» **Excerpted text**:
☆ ☆ ☆ ☆ ☆ ☆ ☆

Masala Chai Infused Vegan Pumpkin and Chocolate Chip Brownies with a Nutty Chai Spiced Crumb


Mood: Crimson leaves, chilly evenings & Thanksgiving celebrations. You know what this means? It’s time for fall-inspired desserts! I want something comforting, traditional & pumpkin-y, but with a funky & unusual twist. Challenge accepted!

PS: I made these brownies for Thanksgiving dinner this year & they were a huge hit with everyone! 

Time: 60 mins (20 mins prep + 40 mins cook time)
Serving Size: 1 8×8 or 9×9 Brownie Pan
Category: Dessert
Author: Animagus Eats

• 1/2 cup + 3 tbsp Vegan Powdered Sugar (I used Coconut Sugar)*
• 1/4 tsp Sea Salt
• 1/4 tsp Baking Soda
• 2 tsp Baking Powder
• 1 1/2 cups All Purpose Flour*
• 2 1/2 tsp Chai Spice: 1/4 tsp Nutmeg powder, 1/2 tsp Ginger powder, 1 1/2 tsp Cinnamon powder & 1/4-1/2 tsp Bengali Garam Masala Powder (ie. Cardamom, Cinnamon & Cloves)*
• 1/2 cup Almond Milk + 1-1/2 tsp Masala Chai Leaves/Powder*

• 1/2 tsp Vanilla Extract
• 1 cup Pumpkin Puree (super smooth!)*
• 1/2 cup Vegan Chocolate Chips
• 4 tbsp Mild Flavoured Oil (I used Grapeseed Oil)
• 1 tsp Lemon Juice
• 1/4 cup Hazelnuts (chopped)*

• 1/2 cup Pecans (chopped)*
• 1/2 cup Vegan Chocolate Chips
• 1/4 cup Vegan Powdered Sugar (I used Coconut Sugar)

☆ ☆ ☆ ☆ ☆ ☆ ☆

» **Given data**:
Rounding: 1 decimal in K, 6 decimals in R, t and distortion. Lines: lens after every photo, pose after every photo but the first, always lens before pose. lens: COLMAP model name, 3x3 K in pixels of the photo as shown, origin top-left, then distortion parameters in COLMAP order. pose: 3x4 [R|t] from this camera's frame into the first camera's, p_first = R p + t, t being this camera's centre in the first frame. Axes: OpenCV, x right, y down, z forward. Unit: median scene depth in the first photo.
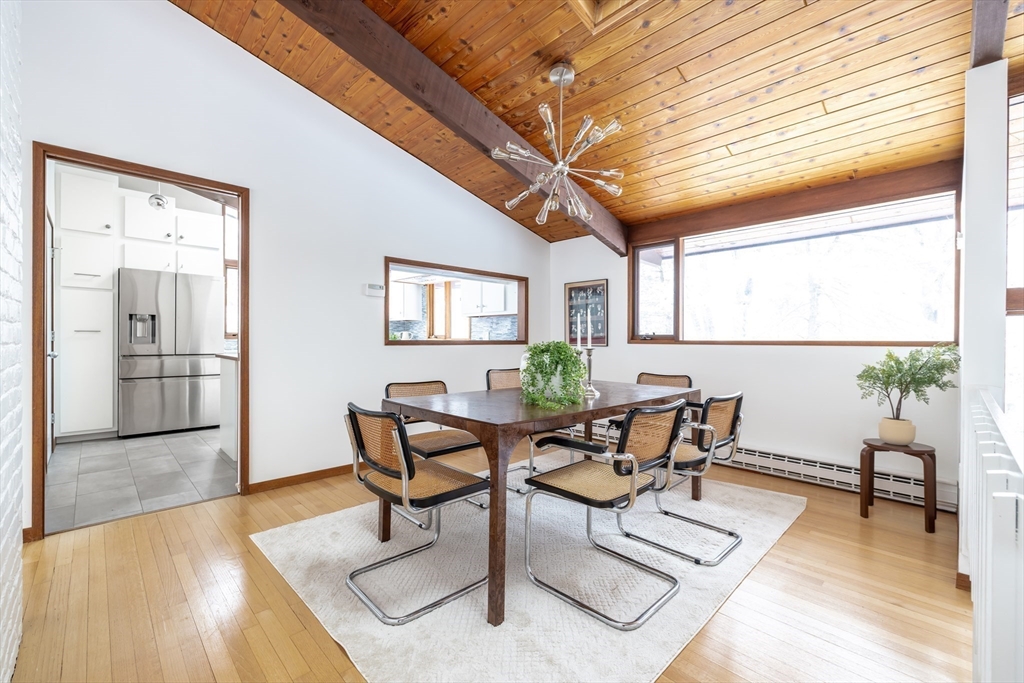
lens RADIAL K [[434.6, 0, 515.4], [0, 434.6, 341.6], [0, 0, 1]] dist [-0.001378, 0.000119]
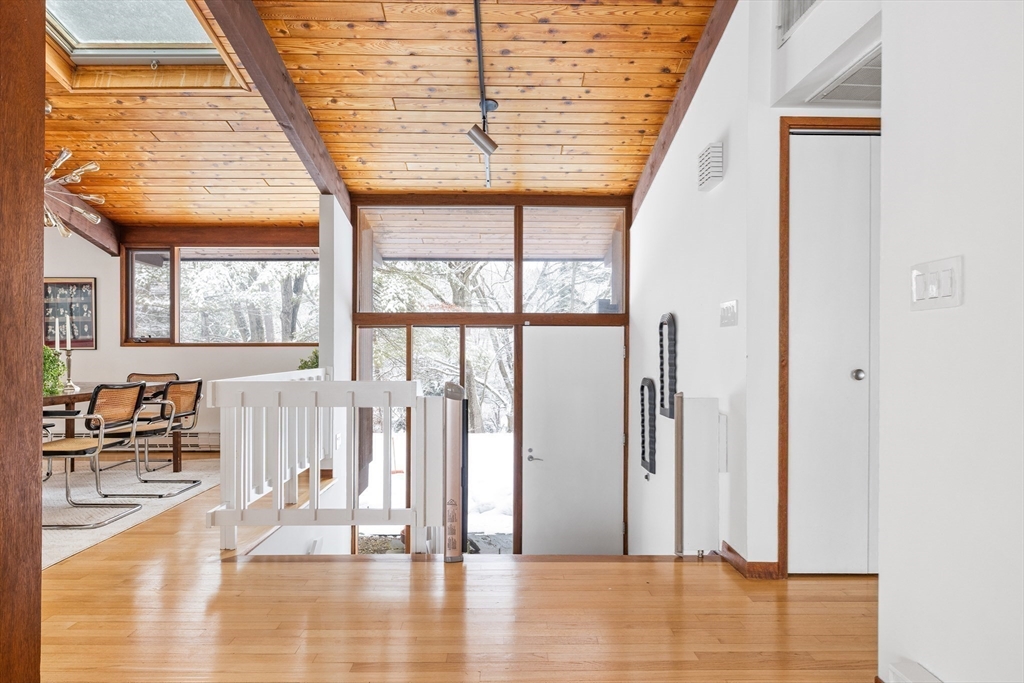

☆ ☆ ☆ ☆ ☆ ☆ ☆

» **What you will do**:
• a. Name the powders that the brownie recipe combines to make its chai spice.
• b. According to the brownie recipe, how many minutes of the total time are prep?

» **Answers**:
• a. Nutmeg powder, ginger powder, cinnamon powder and Bengali garam masala powder.

• b. 20 minutes.